Our defence lawyers have considerable experience dealing with defending and advising upon drug possession offences. It is vital you contact us as soon as possible so we can advise you on your best course of action. Prompt action involving robust representations to the police can in some circumstances avoid a prosecution altogether, such as by way of the acceptance of a formal caution.
Drug Dealing & Supply Charges
It is an offence to intentionally deal or supply an illegal substance to another person.
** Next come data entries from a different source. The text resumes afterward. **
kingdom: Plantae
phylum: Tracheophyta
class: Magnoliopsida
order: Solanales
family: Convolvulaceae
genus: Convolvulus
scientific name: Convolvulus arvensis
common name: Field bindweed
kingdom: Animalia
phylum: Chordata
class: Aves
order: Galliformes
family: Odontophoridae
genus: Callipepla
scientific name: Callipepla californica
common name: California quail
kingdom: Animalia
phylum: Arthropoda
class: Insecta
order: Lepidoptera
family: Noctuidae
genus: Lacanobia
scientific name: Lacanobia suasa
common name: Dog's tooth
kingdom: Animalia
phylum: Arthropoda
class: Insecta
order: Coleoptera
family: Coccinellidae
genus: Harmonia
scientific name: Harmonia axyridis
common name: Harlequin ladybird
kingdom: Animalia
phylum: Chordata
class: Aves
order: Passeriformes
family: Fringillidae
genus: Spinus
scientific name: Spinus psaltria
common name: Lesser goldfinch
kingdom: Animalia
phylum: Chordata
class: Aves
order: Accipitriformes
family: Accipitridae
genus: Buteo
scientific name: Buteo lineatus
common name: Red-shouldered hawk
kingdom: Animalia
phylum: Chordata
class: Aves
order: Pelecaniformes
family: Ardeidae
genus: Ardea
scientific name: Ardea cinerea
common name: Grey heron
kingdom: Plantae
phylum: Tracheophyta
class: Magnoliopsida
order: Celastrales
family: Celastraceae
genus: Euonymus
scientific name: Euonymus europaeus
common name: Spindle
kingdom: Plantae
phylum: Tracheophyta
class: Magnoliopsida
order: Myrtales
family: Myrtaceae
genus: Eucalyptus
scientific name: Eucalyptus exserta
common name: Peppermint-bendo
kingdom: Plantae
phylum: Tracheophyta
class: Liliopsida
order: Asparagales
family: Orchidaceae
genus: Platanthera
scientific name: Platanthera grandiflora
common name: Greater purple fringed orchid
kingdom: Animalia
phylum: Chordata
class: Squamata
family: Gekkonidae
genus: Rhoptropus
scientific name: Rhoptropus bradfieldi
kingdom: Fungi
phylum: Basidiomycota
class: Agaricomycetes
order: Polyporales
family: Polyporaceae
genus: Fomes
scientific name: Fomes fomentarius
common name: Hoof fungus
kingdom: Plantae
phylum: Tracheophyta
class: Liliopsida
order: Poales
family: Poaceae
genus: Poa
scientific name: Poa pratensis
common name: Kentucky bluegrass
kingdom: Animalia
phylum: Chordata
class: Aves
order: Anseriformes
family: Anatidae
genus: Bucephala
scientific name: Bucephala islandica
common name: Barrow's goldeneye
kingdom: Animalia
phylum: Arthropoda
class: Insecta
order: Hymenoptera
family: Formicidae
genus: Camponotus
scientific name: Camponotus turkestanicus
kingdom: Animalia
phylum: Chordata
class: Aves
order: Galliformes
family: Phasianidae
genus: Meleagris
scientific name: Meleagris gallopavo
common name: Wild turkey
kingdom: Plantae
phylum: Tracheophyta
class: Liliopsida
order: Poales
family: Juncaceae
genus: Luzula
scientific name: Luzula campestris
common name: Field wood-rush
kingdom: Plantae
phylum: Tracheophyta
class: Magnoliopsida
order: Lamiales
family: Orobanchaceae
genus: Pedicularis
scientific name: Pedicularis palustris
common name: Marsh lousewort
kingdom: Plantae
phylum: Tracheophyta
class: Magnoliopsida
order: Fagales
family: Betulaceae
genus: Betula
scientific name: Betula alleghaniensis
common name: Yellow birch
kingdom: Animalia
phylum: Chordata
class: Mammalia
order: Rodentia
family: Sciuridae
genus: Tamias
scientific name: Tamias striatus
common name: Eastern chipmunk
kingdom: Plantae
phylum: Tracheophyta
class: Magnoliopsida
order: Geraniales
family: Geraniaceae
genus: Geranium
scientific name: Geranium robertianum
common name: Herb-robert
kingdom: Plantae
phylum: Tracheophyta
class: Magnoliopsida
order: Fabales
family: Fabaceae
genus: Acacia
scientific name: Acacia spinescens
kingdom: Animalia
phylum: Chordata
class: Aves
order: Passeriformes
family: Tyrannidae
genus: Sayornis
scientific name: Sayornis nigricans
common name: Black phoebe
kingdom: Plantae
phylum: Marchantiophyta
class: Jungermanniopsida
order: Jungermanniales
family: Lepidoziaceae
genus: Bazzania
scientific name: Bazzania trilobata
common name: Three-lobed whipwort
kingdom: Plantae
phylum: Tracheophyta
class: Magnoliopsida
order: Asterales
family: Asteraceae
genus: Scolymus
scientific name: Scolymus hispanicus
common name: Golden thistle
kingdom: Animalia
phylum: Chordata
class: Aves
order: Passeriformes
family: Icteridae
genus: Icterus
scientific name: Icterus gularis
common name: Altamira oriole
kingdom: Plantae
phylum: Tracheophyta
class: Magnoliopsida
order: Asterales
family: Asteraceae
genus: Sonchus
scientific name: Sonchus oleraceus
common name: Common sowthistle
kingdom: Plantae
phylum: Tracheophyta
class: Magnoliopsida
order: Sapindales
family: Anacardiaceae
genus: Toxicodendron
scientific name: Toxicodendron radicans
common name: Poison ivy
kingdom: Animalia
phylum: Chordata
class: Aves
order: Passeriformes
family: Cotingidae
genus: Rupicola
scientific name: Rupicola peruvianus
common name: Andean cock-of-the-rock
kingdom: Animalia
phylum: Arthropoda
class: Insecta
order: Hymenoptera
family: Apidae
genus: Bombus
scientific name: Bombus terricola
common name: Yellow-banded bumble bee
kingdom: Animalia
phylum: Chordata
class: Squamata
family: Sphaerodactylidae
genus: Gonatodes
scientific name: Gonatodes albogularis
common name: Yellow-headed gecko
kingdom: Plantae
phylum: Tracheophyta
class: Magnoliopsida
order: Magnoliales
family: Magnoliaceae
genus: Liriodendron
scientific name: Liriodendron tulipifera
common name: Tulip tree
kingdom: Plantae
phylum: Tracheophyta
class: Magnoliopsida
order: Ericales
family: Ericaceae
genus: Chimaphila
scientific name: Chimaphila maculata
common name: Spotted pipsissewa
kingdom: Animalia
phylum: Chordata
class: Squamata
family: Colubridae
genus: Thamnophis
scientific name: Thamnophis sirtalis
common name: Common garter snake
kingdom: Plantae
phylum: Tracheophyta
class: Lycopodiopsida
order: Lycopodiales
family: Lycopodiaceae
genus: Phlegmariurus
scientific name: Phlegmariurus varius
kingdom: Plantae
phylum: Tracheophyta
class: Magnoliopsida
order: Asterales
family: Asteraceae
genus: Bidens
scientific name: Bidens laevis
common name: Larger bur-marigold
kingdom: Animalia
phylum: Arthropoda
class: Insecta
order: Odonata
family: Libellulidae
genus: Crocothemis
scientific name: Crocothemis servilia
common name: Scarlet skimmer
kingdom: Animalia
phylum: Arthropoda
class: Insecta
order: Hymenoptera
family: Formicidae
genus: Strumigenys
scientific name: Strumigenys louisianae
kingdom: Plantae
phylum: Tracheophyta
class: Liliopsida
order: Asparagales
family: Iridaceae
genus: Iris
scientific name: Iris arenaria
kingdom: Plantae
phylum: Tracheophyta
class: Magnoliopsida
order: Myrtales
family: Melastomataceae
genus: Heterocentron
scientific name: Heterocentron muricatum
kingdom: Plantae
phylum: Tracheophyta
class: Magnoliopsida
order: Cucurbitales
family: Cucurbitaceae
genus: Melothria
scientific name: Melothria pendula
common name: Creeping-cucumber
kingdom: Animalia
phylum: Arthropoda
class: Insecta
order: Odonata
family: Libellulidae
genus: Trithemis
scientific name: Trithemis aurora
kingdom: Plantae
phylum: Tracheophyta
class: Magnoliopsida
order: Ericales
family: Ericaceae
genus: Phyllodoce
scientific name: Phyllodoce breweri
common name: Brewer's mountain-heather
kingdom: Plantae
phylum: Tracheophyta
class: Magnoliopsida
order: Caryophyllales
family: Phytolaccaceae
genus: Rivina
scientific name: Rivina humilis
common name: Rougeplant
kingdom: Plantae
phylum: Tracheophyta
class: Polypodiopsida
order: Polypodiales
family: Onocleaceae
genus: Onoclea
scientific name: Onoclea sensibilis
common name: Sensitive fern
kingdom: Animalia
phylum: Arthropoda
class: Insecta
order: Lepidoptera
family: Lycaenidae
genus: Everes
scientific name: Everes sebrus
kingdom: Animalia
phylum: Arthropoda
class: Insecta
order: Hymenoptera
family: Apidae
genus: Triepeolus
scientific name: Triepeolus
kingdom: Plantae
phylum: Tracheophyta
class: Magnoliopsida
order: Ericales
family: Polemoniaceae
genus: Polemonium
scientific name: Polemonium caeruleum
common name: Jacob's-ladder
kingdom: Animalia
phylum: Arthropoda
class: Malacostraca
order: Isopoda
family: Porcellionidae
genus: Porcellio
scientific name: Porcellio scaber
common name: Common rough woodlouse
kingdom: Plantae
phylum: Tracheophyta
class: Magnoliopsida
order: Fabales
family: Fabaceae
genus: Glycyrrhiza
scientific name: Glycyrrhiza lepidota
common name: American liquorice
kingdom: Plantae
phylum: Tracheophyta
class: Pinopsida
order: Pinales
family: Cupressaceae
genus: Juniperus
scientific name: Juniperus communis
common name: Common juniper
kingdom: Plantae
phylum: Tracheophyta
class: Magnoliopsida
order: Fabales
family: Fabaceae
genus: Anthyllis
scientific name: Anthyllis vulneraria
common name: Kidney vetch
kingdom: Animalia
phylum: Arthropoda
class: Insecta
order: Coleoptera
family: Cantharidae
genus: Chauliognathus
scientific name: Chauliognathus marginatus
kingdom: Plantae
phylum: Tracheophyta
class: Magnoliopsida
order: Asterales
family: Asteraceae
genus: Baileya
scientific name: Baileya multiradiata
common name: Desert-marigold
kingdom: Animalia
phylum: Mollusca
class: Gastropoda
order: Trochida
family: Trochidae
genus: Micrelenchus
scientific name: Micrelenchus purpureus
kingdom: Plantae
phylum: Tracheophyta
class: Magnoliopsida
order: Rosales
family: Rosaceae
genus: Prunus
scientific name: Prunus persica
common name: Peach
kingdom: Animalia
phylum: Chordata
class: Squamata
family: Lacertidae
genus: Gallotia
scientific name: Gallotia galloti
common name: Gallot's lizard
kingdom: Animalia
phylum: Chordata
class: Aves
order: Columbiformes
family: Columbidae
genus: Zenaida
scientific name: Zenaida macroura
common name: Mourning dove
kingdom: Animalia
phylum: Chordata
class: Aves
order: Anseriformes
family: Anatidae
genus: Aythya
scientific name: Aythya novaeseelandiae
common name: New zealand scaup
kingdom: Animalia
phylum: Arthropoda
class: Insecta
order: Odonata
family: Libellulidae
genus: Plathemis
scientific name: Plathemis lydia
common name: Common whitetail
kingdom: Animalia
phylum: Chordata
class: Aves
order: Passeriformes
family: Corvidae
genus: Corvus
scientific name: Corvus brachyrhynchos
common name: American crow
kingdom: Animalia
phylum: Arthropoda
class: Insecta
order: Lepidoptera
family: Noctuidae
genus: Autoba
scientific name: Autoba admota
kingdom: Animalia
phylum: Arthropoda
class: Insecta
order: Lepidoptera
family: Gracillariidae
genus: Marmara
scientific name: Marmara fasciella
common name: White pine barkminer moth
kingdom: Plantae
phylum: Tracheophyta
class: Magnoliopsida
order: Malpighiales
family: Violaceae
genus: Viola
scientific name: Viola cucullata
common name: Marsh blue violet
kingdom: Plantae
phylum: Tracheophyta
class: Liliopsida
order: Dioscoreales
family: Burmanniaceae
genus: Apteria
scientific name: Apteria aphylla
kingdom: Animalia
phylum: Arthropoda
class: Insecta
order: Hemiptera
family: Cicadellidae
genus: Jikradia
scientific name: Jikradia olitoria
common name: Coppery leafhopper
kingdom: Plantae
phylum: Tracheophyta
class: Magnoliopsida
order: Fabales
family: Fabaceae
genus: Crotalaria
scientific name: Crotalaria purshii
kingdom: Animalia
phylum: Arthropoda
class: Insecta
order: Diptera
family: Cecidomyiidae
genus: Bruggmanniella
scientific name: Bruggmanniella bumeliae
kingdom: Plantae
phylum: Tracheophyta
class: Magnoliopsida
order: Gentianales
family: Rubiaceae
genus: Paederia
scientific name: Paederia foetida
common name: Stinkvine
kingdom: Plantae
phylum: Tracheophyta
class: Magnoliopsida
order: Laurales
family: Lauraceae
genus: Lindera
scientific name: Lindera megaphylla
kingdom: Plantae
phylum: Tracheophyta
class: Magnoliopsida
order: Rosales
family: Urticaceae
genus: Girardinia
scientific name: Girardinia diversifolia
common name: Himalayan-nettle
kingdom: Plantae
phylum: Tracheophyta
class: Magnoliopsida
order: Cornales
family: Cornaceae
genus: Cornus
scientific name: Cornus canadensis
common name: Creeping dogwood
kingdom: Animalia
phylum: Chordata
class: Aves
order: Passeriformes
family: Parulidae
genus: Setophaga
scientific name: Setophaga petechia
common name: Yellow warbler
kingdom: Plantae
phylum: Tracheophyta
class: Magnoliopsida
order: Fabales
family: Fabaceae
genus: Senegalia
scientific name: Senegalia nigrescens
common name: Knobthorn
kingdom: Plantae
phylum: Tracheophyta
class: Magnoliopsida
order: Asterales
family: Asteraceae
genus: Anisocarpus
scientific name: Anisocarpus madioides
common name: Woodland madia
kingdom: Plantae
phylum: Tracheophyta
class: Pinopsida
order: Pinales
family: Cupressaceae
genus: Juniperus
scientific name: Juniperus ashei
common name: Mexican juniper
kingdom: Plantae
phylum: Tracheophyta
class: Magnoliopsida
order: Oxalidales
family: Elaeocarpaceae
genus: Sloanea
You can technically be liable even if you pass a cannabis joint between friends.
Such cases are usually heard by the Crown Court, and can range from allegations of actual supply, an offer to supply, involvement or being concerned in supply and possession of drugs with intent to supply.
Our defence lawyers have a wealth of experience in defending allegations relating to drugs, and can give you the best possible legal advice for your circumstances and provide robust representation throughout any investigation and court proceedings.
Several factors influence any sentence imposed in the event of a conviction, including the purity and quantity of the drugs, and whether you were dealing as part of a larger operation, and your role within it. Our lawyers can give expert advice and representation to mitigate any sentence imposed.
Drug Smuggling & Trafficking Charges
Drug smuggling and trafficking is an extremely complex area of law due to the involvement of different legal jurisdictions and different agencies, such as the Serious Organised Crime Agency (SOCA) and HM Revenue and Customs (HMRC).
These offences relate to moving controlled substances unlawfully across country borders without paying tax or customs duties, if applicable, as well as the manufacturing, distribution and sale of illegal drugs.
Such matters are almost always dealt with by the Crown Court and sentences determined by the classification of the drugs, street value, global influences and the intention or purpose of smuggling. Sentences for such offences are usually severe, with matters relating to Class A substances carrying a maximum of life imprisonment.
Any link to such serious drug offences can result in your assets being frozen or confiscated as well as allegations of money laundering.
Our specialist defence lawyers have extensive experience in dealing with cases of this nature. We can provide you with robust representation to defend any such proceedings or investigation and help to reduce the severity of any sentence or financial sanctions imposed in the event of a conviction.